While in many countries 4G LTE is still an emerging technology for communications and has to see widespread deployment, developments are well under way on the next generation 5G.
At this stage 5G is still embryonic: there are no standards yet but testing is building up around the world for a planned launch in 2019/2020.
5G should form the basis for a fully mobile and connected society, or what is often termed the Internet of Things. With anything up to an estimated 50bn connected devices in use by 2020, key requirements are data capacity and speed to handle the ensuing data volume.
According to the Next Generation Mobile Network alliance, 5G should provide data rates ranging from a few tens of Mb/s for mobility applications and for tens of thousands of users in crowded areas up to 1Gb/s for tens of users in indoor locations – almost 10 times faster than LTE. The spectral efficiency also must be significantly enhanced compared with 4G and the latency reduced by at least a factor 10.
Smart grid benefits
What will this bring to the utility sector, with a growing number of devices both within the networks as well as in a distributed resource?
By allowing many unconnected, energy consuming devices to be integrated into the grid through low-cost connections, 5G enables these devices to be more accurately monitored to support better forecasting of energy needs.
By connecting these devices using a smart grid, demand side management will be further enhanced to support load balancing, helping reduce electricity peaks and ultimately reduce energy costs.

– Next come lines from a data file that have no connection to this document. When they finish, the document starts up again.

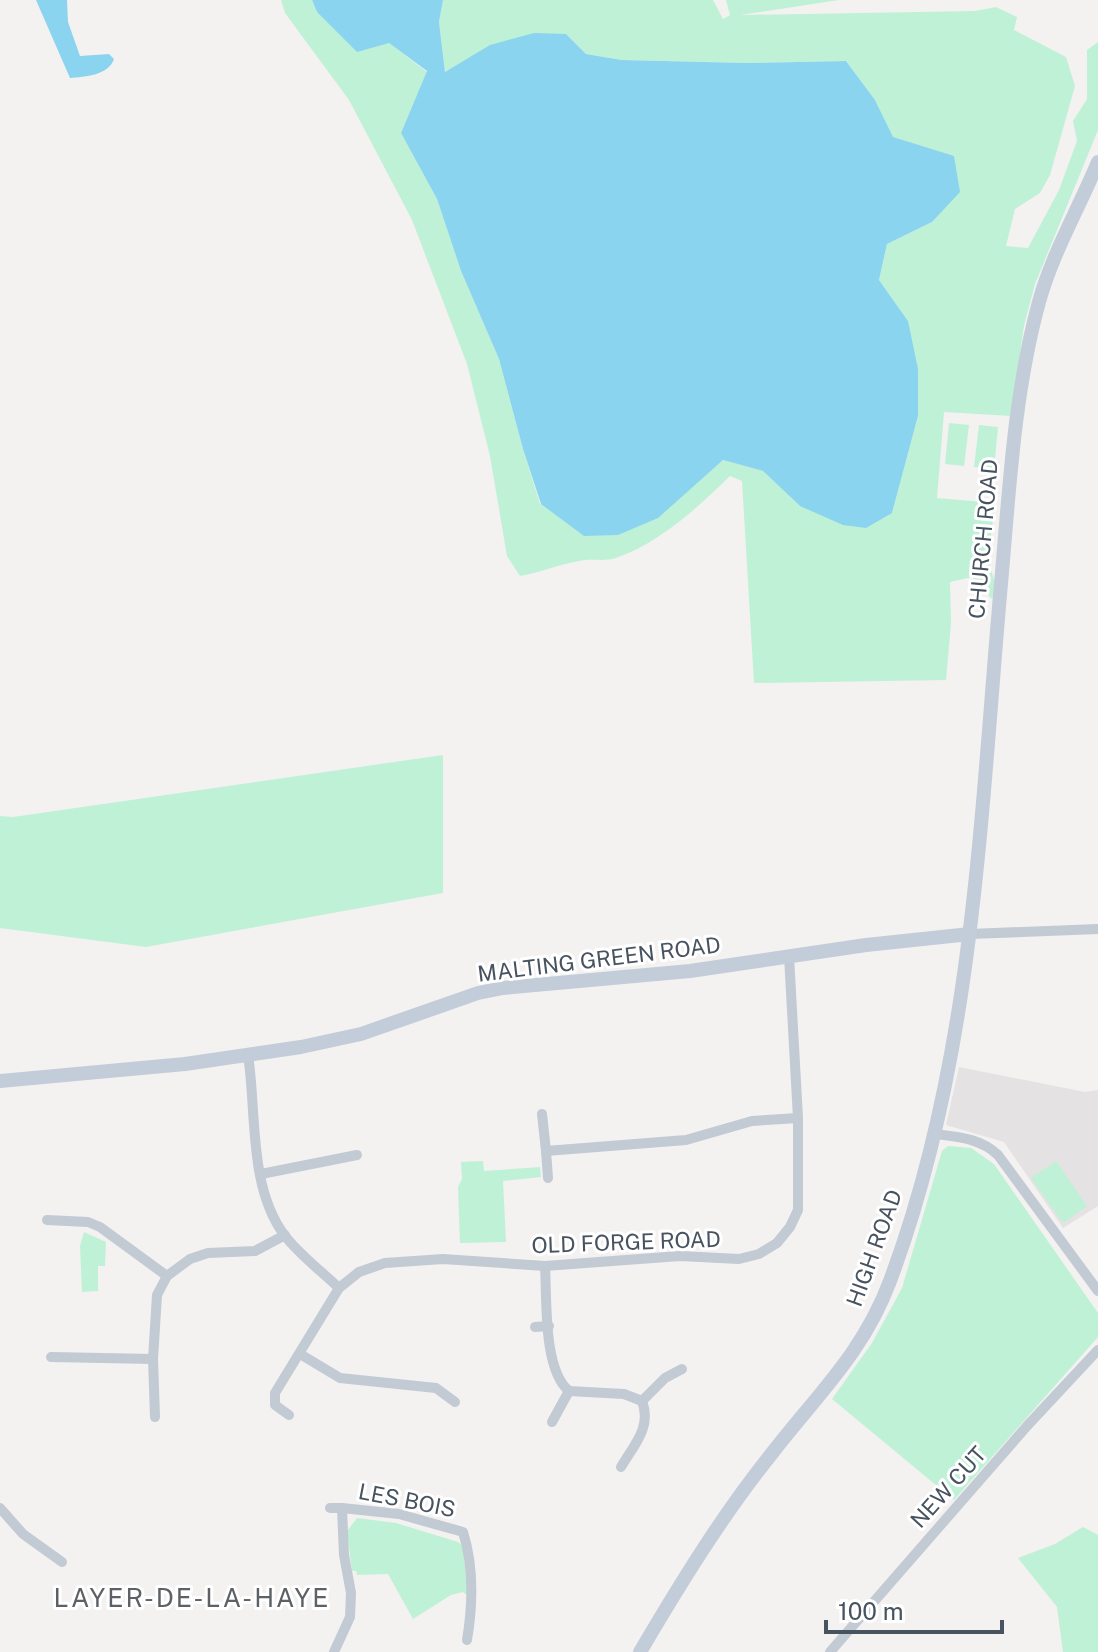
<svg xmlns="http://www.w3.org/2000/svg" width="1098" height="1652" font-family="'Public Sans',sans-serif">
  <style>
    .education { fill: #e5e2e3 }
    .green { fill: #bff1d6 }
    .water { fill: #8bd4f0 }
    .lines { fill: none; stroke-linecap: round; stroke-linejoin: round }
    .street { stroke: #c2cad3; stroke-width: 10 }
    .secondary { stroke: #c3cdda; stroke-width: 14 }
    .labels { text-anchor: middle; stroke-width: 6; stroke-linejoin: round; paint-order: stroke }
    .street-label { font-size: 22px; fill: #485360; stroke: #fff }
    .quarter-label { font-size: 26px; letter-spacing: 2px; fill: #5d6166; stroke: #fff }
  </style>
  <rect width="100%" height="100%" fill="#f4f1f1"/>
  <polygon class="education" points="959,1067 1085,1092 1098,1090 1098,1206 1063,1228 1004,1142 946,1125"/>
  <g class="green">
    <path d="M281,0H312L317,12L389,43L427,72L401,133L437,199L461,271L499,359L523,449L540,504L700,479L723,460L763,471L800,506L892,513L918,416L908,321L879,280L887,244L932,222L875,100L846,61L747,63L622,60L586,54L566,34L457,66L445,72L439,22L443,0H713L723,19L730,15L726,0H839L740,15L975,11L996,7L1017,17L1014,30L1066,57L1075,86L1050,175L1040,193L1015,209L1006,246L1028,248L1059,190L1077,141L1073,121L1087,99V50L1098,42V130L1035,284L1024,326L1011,416L944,412L937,498L995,503C993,523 989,543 990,562C990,579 1000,576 992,599L972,577L950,582L951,623L946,680L754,683L742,481L730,476C698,507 660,543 616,558C605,562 591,558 579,561C559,564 540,573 520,576L507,556L490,456L467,364L412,220L349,100L285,13Z"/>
    <polygon points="949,423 969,425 964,466 945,464"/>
    <polygon points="979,425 998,427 994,469 974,467"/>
    <polygon points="443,755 443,893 146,947 0,928 0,816 13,817"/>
    <polygon points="948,1146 971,1148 994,1164 1098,1313 1098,1337 954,1500 832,1399 872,1343 902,1288 942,1151"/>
    <polygon points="483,1161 484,1171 540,1167 541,1177 503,1181 506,1242 460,1243 458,1187 462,1179 461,1162"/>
    <polygon points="1056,1161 1087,1206 1063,1223 1031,1178"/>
    <polygon points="84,1232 106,1242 105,1266 98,1266 98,1291 82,1292 80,1246"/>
    <polygon points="357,1518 396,1523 458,1542 463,1546 468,1596 463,1592 451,1595 413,1619 388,1574 357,1575 356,1571 352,1571 347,1531"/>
    <polygon points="1083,1527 1098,1535 1098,1652 1063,1652 1057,1607 1018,1558 1055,1544"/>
  </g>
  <g class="water">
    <path d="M36,0H67L68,22L80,56L109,54L114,59C109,75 85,77 70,78Z"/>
    <polygon points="312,0 443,0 439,22 445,72 490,45 534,33 566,34 586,54 622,60 747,63 846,61 875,100 893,137 954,156 960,192 932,222 887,244 879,280 908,321 918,369 918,416 892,513 866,528 843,525 800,506 763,471 723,460 658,518 618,535 584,536 541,504 523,449 499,359 461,271 437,199 401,133 427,71 389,43 357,52 317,12"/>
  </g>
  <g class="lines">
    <g class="street">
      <polyline points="970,934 1098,929"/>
      <path d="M248,1055C257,1113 248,1187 285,1236C300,1255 321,1271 339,1288"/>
      <polyline points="542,1114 546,1151 686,1140 752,1121 798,1118"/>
      <path d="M935,1134C958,1137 980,1138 998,1155L1098,1291"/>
      <polyline points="546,1151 548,1178"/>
      <polyline points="261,1174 357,1155"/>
      <polyline points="47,1220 88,1222 100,1227 167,1276"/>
      <path d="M545,1266C547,1299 543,1370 569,1391L624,1394L642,1401C652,1427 634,1445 621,1467"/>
      <polyline points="535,1327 549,1326"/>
      <polyline points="300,1354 340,1378 436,1388 455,1402"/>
      <polyline points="51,1357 153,1359"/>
      <polyline points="642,1401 665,1378 682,1369"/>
      <polyline points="289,1415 275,1405 275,1393 339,1288 359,1272 385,1263 443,1259 545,1266 680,1256 739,1259 759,1254 777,1243 790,1227 798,1210 798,1118 789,956"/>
      <polyline points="155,1417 153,1359 157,1295 167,1276 190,1259 208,1253 255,1251 285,1235"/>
      <polyline points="552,1422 569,1391"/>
      <polyline points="0,1508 23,1534 62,1562"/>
      <polyline points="330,1508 342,1508 344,1555 351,1593 350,1617 334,1652"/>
      <path d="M342,1508L399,1514L463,1532C474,1567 473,1604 467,1640"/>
      <polyline points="830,1652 1027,1426 1098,1350"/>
    </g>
    <g class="secondary">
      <polyline points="0,1081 185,1064 301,1047 361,1034 478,993 503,988 690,971 866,945 970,934"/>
      <path d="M640,1652C680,1584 723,1514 773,1452C818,1394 863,1353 890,1281C972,1062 980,826 1000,595C1009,497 1013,397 1039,302C1052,254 1079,208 1098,162"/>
    </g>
  </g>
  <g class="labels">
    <g class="street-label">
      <text transform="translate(983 539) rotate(-85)" y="8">CHURCH ROAD</text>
      <text transform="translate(599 959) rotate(-7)" y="8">MALTING GREEN ROAD</text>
      <text transform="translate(626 1242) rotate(-2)" y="8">OLD FORGE ROAD</text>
      <text transform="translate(874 1248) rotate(-70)" y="8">HIGH ROAD</text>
      <text transform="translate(948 1487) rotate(-48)" y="8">NEW CUT</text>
      <text transform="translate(407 1500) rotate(11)" y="8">LES BOIS</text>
    </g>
    <g class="quarter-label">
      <text x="192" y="1607">LAYER-DE-LA-HAYE</text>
    </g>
  </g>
  <path d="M826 1620v12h176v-12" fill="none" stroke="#485360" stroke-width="4"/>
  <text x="838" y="1620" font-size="24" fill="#485360" stroke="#ffffff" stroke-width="6" paint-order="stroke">100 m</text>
</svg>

Capturing this data through 5G connections will further enable larger cities, or even larger jurisdictions, to plan their energy infrastructure spending more efficiently and reduce downtime. For example, by installing smart grid technology, Chattanooga, TN, a medium-sized town, reduced the duration of outages by over 50% during a severe windstorm and saved the utility $1.4m in operational costs for just one storm.
Notably, 5G is itself more cost effective and energy efficient than past generations of wireless technology, thus making its own contribution to energy savings, the report points out.
Smart street lighting, a potential first step towards a smart city, would be another beneficiary.
By automatically dimming public lighting when no pedestrians or vehicles are present, smart lighting can save power and reduce light pollution while still keeping neighbourhoods safe.
Smart lighting has begun to be rolled out in cities such as San Diego and Barcelona. Through its system, San Diego should save an estimated $1.9m annually through the installation of these street lights. Across the US, the potential savings from this approach are estimated to be more than $1bn per year.
Smart lighting connected to a city’s broadband network can also monitor local air quality. Adding this level of connectivity to smart LED lighting can also reduce the lighting system’s maintenance costs.
Finally, utilities also can support the deployment of 5G.
5G will be deployed in a small cell format, perhaps as small as a typical shoe box, as a complement to the traditional mobile towers. In order to achieve the necessary density and extent of coverage, utility poles alongside street lights offer an obvious solution.
5G for wind farms
Beyond these general utility and energy sector benefits, 5G offers the opportunity for new services and solutions, such as that under investigation in the EU H2020 supported VirtuWind project.
The aim of VirtuWind is to develop and demonstrate a networking infrastructure based on software defined networking (SDN) and network function virtualisation (NFV) for intra-domain and interdomain scenarios in wind parks.
Secure and efficient operation of wind farms requires participants to have remote access to components such as sensors, actuators and networking devices (e.g. routers).
To make this possible, a wind farm’s local control network connects individual wind turbines to the respective control centre. The local control centre, in turn, connects the local network to company networks or to the internet so that participants can access the farm’s devices and data.
However, such control network structures are complex and costly to install, operate and maintain. Using SDN and NFV should make processes faster and simpler and reduce the amount of hardware needed, reducing both the capital and operational expenditure costs of a control network infrastructure.
The project, one of 19 within the EU’s 5G Public Private Partnership, was selected as a representative use case of industrial networks.
Thus, while it has broader industry application, from the wind energy sector perspective it should assist in achieving cost reductions, which should support a lowering of the cost of wind energy and accelerate further wind farm deployment.
The project is led by Siemens and has another year to run to completion.